» **Short exercise**:
Copy the data from the start through the line containing "country: United States", swapping "collection date" for "date collected" and changing nothing else. Omit the pictures.

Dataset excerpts
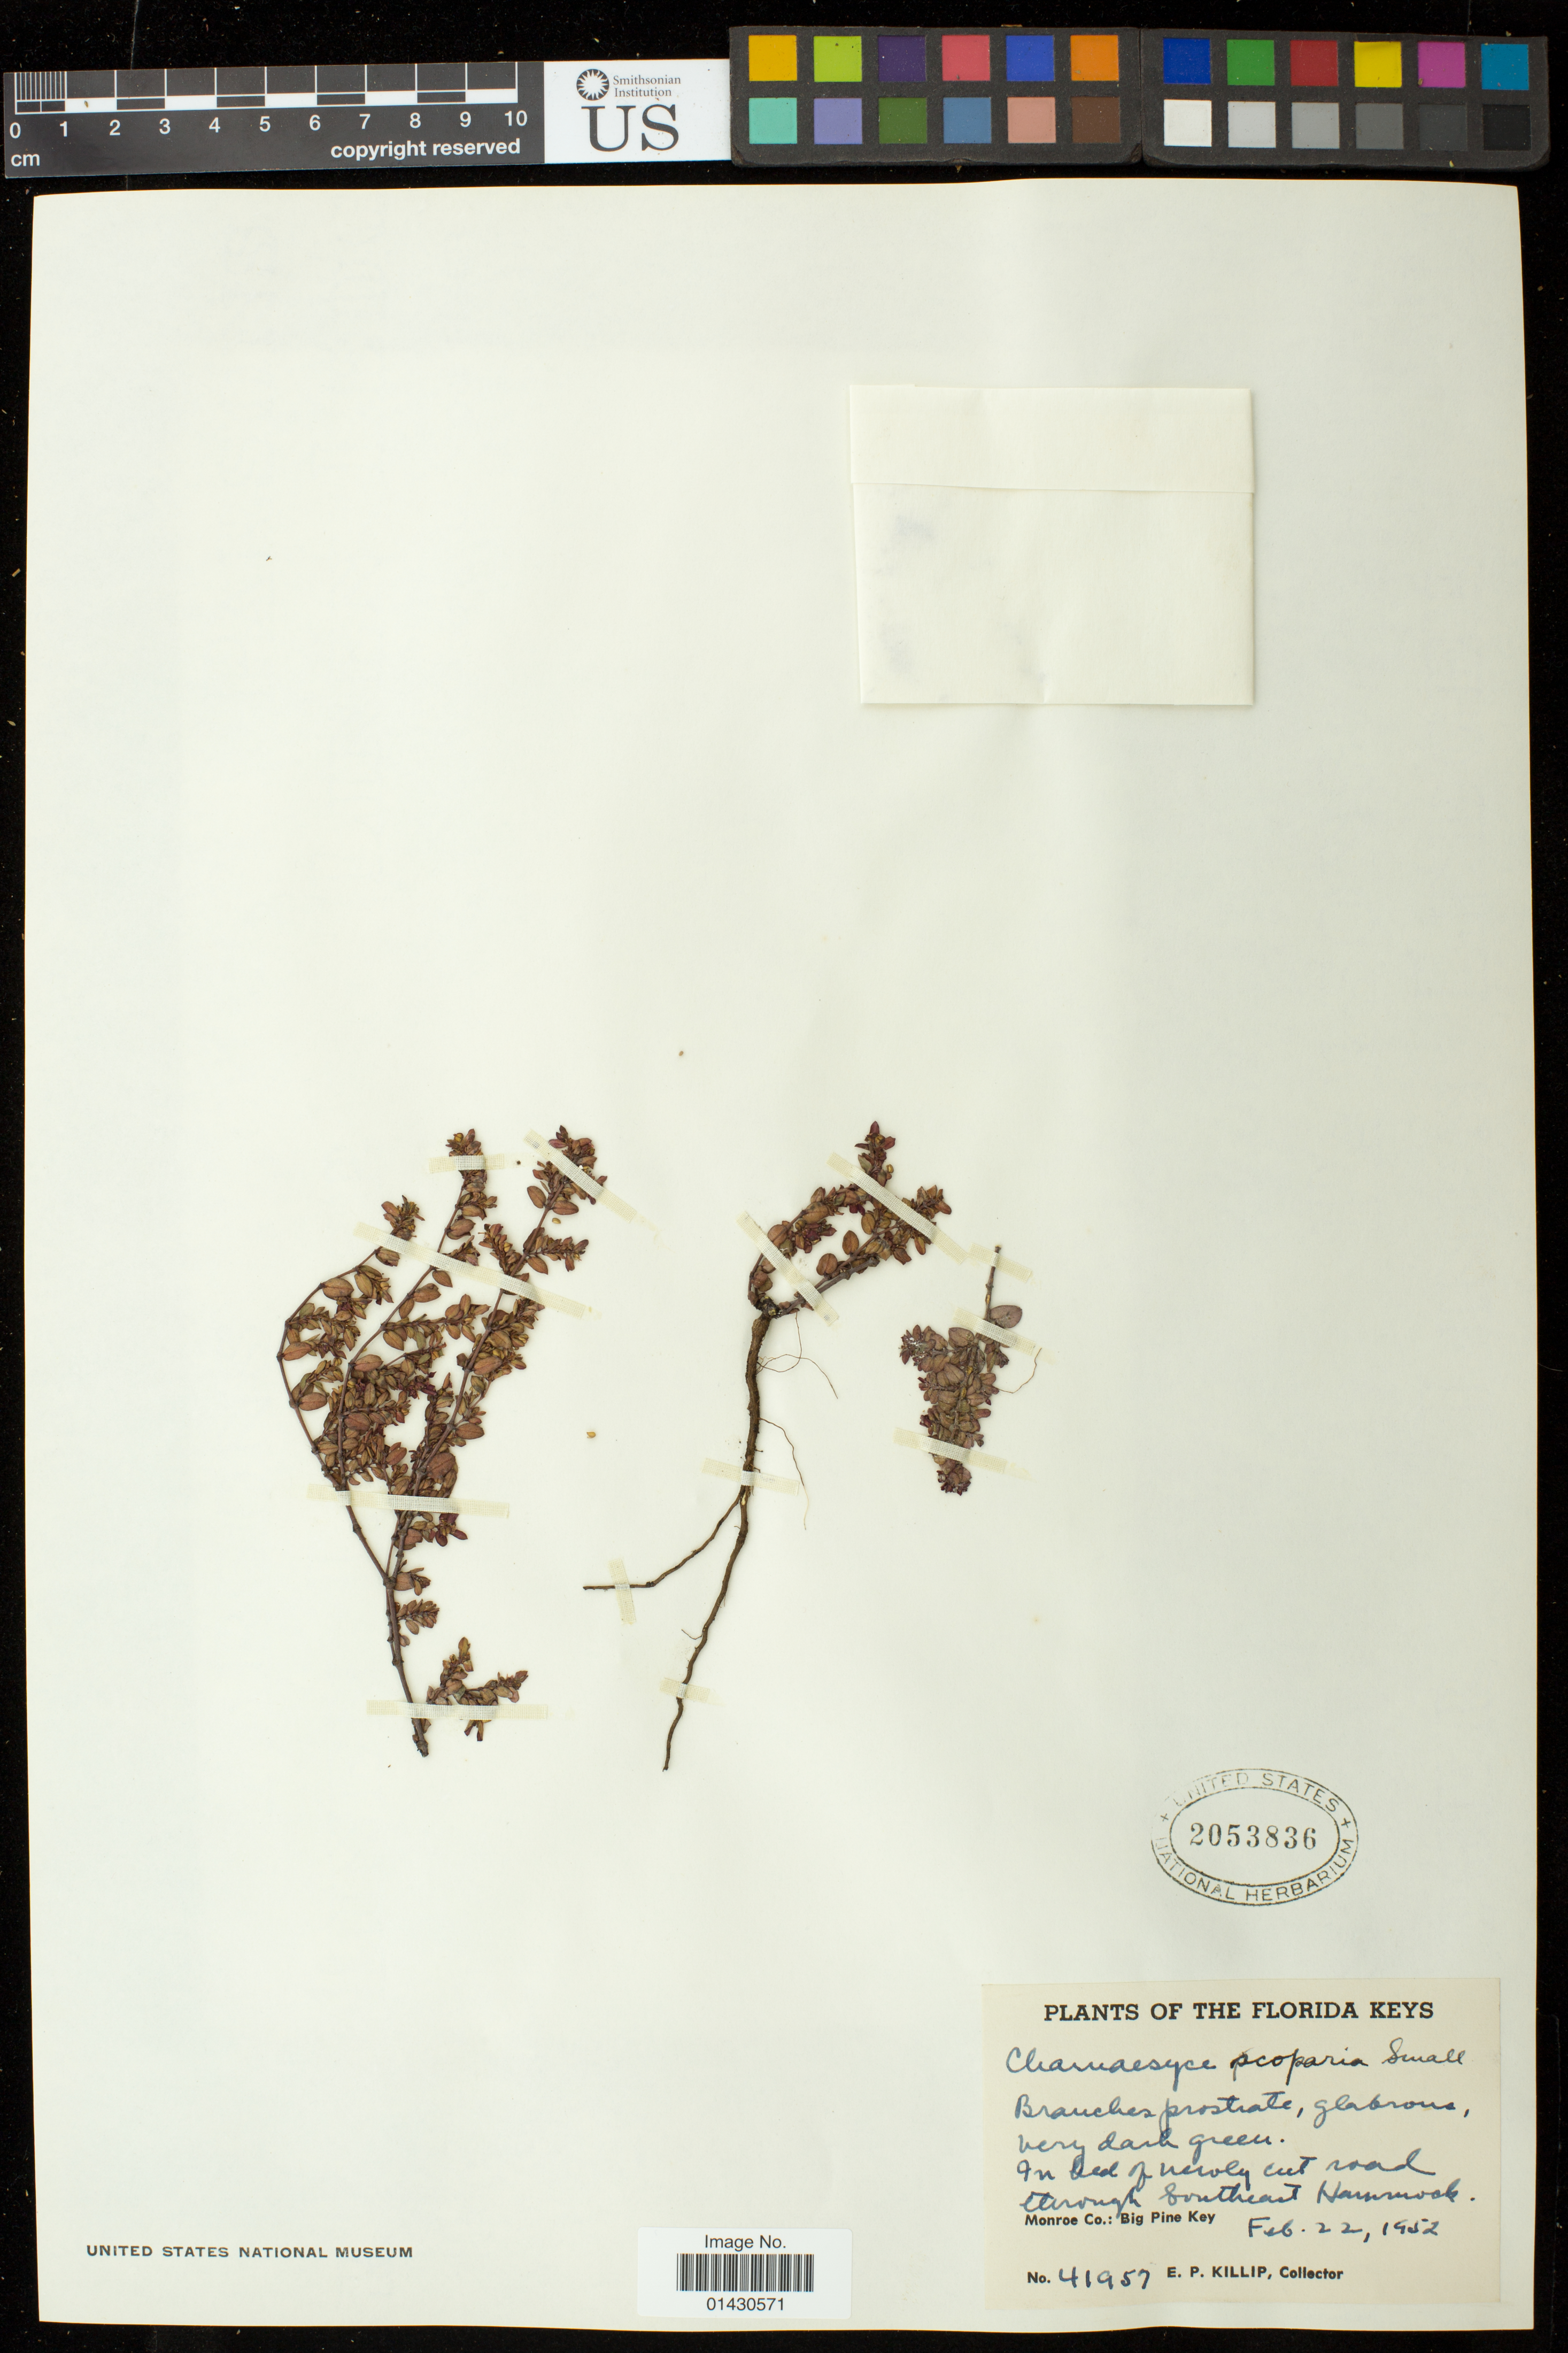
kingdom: Plantae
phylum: Tracheophyta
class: Magnoliopsida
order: Malpighiales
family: Euphorbiaceae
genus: Euphorbia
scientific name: Euphorbia porteriana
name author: (Small) Oudejans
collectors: E. P. Killip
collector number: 41957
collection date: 1952-02-22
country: United States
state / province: Florida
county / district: Monroe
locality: Big Pine Key, Southeast Hammock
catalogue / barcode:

» **Task result**:
kingdom: Plantae
phylum: Tracheophyta
class: Magnoliopsida
order: Malpighiales
family: Euphorbiaceae
genus: Euphorbia
scientific name: Euphorbia porteriana
name author: (Small) Oudejans
collectors: E. P. Killip
collector number: 41957
date collected: 1952-02-22
country: United States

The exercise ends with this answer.